▶ _DATA FOR PROCESSING_

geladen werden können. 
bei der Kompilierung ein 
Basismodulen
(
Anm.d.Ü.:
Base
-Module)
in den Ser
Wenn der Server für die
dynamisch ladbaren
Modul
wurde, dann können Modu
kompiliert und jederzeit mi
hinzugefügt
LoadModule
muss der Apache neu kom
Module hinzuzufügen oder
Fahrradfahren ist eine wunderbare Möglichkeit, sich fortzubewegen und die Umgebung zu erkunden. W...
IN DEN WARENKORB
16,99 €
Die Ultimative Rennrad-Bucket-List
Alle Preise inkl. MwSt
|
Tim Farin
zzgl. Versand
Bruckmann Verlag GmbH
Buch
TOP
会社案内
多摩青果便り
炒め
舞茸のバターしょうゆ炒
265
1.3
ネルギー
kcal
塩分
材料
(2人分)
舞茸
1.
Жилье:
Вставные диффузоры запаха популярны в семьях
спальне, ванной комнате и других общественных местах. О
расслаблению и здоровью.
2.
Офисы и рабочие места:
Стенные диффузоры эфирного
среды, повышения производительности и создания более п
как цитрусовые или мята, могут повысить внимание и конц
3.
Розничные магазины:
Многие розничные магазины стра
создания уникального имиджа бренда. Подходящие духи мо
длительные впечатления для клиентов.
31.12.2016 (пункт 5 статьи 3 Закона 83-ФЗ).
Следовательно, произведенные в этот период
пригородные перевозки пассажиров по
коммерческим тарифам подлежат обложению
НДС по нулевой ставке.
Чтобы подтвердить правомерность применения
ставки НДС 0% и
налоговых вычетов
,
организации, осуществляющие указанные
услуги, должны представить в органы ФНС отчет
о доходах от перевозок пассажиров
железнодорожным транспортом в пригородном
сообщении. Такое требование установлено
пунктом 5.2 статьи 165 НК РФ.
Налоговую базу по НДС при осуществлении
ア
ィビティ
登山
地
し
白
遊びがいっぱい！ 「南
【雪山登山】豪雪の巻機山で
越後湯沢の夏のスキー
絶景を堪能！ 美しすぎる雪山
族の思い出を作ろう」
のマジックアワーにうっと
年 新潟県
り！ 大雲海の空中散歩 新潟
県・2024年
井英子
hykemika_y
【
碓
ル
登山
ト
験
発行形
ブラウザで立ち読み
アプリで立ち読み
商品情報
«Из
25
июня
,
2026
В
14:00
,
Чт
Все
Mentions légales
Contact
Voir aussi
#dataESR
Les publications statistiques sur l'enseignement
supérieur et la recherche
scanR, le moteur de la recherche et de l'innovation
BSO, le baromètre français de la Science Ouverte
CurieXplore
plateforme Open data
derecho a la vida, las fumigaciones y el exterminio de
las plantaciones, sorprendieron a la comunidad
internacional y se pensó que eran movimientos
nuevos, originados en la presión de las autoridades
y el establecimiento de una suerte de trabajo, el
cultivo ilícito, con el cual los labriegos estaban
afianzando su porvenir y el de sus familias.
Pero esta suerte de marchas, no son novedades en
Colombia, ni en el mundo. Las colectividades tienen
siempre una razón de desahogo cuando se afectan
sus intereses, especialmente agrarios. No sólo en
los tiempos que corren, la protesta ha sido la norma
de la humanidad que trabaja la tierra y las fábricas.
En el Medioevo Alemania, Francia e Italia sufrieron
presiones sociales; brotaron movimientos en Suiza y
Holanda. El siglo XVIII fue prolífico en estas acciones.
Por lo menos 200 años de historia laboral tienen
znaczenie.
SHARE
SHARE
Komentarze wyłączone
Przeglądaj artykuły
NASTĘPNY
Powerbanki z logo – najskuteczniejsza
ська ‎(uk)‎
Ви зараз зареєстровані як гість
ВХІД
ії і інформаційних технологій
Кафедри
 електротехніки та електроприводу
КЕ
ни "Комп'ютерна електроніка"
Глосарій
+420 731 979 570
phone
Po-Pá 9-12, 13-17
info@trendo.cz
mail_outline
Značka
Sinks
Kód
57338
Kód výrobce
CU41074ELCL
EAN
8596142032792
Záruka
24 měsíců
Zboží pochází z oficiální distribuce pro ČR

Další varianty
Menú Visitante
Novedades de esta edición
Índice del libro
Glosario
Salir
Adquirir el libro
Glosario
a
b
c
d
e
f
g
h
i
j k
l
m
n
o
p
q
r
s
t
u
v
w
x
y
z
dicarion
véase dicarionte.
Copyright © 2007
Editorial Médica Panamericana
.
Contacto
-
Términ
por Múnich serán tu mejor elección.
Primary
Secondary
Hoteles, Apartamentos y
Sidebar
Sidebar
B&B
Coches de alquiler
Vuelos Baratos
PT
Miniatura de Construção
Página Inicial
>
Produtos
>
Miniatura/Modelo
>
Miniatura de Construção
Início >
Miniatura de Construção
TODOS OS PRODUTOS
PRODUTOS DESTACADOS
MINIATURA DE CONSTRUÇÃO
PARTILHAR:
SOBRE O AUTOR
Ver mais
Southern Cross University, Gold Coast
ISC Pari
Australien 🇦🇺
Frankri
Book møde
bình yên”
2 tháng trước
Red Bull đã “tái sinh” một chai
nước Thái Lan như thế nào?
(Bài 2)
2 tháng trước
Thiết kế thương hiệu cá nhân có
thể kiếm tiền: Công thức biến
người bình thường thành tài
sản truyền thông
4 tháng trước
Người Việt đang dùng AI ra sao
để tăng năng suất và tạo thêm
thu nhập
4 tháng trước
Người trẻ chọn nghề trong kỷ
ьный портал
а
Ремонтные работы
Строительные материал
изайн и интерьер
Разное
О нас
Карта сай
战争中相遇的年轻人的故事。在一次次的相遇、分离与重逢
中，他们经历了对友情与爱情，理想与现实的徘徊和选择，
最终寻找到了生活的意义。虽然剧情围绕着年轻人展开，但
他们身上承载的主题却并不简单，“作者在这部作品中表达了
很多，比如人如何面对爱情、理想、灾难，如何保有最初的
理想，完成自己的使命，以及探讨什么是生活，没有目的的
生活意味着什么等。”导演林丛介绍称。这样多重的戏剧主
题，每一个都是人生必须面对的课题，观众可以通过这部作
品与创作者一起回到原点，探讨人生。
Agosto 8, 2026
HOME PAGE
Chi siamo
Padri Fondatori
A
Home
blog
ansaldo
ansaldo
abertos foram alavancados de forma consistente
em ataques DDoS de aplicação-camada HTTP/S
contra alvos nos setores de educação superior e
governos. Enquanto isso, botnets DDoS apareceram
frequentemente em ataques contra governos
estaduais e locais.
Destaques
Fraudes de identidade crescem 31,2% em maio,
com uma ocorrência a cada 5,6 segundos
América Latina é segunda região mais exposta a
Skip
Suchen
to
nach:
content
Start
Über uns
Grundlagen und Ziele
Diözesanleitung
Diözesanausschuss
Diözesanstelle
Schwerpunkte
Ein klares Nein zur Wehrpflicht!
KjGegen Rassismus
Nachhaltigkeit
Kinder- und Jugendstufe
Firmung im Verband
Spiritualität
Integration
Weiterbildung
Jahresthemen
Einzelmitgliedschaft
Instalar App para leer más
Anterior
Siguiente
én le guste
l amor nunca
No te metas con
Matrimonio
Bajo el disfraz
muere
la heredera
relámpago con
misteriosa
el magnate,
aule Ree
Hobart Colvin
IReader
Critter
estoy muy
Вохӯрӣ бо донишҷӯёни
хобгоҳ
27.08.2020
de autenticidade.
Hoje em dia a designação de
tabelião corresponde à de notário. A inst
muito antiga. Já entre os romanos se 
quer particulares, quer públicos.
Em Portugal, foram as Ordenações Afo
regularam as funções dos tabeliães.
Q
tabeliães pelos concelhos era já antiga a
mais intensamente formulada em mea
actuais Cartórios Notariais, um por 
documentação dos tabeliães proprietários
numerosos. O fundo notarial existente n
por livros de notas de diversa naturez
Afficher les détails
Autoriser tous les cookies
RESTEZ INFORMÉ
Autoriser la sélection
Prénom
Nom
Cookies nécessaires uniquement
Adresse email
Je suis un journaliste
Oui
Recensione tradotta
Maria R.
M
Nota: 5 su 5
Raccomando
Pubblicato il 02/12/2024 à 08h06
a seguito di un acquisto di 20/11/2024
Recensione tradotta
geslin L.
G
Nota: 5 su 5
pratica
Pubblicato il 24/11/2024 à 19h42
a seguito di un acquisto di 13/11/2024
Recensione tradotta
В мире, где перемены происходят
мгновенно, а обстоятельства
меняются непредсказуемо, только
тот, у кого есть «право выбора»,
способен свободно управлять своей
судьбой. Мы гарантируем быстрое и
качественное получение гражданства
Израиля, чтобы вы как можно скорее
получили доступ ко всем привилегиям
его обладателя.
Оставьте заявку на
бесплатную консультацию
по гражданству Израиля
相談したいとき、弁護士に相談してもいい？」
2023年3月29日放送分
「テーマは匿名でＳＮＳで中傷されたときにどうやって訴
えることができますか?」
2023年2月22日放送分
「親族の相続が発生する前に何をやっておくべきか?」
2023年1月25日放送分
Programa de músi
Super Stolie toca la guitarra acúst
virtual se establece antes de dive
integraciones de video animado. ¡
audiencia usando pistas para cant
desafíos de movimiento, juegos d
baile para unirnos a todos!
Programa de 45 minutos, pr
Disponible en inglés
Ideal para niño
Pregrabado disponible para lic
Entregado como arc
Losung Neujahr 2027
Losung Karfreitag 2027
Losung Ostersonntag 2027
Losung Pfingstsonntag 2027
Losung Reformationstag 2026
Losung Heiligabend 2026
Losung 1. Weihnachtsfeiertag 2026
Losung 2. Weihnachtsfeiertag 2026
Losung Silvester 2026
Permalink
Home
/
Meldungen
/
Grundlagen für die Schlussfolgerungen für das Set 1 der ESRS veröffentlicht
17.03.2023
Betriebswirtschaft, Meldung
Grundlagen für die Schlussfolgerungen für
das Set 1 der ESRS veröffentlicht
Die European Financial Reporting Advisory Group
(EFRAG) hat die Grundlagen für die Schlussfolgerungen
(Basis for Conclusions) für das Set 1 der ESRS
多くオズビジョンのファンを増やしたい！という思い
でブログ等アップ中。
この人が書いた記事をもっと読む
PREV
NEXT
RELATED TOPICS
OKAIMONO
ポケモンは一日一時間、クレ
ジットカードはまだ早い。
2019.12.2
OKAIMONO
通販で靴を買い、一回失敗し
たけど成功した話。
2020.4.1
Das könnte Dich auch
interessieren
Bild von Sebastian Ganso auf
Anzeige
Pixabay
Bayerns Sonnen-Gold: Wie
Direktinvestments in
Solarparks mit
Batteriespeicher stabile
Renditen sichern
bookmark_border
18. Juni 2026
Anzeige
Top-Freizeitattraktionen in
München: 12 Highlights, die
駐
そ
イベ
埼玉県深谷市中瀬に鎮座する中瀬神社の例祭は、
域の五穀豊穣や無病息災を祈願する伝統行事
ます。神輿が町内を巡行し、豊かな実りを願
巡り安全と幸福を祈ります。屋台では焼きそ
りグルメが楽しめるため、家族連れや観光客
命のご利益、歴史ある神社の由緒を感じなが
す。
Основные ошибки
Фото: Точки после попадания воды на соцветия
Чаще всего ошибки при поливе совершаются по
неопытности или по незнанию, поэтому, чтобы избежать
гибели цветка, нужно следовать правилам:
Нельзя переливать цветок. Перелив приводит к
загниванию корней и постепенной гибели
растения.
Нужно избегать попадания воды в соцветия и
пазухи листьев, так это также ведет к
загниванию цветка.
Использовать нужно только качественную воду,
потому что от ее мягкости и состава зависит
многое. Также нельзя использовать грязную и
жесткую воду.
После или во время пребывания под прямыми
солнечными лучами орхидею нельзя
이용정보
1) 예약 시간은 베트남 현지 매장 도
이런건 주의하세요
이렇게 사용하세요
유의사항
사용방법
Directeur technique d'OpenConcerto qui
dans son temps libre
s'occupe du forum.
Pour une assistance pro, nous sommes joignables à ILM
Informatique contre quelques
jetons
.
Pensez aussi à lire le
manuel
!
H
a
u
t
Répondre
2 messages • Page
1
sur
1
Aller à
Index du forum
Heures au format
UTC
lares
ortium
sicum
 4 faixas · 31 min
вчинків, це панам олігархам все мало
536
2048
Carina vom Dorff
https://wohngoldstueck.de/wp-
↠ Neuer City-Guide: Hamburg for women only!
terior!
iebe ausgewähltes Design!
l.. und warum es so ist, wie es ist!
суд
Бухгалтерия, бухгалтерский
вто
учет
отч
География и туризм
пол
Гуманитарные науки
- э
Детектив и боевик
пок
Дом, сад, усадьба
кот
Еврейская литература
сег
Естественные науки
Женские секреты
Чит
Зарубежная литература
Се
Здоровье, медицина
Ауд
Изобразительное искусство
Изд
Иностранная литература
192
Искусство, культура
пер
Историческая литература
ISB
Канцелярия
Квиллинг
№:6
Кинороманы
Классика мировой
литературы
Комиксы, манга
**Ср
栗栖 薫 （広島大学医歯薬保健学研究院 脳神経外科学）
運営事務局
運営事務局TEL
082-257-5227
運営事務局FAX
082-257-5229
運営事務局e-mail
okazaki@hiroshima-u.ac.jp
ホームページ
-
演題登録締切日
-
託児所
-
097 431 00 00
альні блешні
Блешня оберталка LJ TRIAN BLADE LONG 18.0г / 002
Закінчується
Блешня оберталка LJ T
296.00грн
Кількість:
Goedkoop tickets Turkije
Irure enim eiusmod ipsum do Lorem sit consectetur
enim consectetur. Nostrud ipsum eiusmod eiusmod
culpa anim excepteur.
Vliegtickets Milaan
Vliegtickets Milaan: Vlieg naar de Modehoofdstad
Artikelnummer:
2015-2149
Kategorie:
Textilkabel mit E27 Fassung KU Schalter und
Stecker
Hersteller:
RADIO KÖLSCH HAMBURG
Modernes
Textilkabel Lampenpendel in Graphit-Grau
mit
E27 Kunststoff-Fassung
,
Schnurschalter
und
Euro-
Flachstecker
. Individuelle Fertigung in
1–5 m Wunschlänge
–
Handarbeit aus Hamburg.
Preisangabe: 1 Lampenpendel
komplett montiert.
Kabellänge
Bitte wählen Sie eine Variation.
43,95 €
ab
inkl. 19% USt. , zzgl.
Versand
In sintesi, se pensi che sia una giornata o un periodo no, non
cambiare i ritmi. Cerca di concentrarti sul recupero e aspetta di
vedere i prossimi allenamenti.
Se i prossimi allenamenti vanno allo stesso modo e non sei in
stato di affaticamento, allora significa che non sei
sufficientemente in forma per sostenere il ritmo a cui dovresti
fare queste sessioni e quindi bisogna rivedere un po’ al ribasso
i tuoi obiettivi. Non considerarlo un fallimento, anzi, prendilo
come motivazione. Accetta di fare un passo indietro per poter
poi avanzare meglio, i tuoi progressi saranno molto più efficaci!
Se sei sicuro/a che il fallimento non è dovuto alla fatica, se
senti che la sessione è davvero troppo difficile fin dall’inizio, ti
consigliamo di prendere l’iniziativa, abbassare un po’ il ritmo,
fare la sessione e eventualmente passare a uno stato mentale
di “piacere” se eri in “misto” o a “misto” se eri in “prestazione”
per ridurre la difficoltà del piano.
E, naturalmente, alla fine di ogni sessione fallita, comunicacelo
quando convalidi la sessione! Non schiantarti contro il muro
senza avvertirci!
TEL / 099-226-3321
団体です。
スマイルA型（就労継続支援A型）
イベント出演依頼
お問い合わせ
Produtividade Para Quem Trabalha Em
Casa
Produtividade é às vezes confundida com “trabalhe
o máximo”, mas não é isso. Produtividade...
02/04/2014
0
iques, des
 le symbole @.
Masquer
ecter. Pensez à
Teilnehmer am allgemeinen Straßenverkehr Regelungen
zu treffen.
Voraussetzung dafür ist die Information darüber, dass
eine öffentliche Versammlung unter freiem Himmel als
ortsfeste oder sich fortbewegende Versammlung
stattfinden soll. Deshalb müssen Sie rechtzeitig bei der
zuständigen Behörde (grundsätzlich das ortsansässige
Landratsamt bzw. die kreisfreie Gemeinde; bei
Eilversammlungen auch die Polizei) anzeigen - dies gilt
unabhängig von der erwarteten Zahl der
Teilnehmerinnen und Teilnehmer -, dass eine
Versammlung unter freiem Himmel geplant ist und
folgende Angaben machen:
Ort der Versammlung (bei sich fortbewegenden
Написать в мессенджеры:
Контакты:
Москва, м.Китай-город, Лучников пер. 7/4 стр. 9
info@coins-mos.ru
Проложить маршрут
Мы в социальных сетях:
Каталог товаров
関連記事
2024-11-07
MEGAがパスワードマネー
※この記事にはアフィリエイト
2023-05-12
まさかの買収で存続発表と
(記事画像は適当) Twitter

▶ _WHAT IS EXPECTED_
Give the number of lines in the listing that hold the string "governos". Add nothing else.

▶ _RESULT OF THIS EXERCISE_
2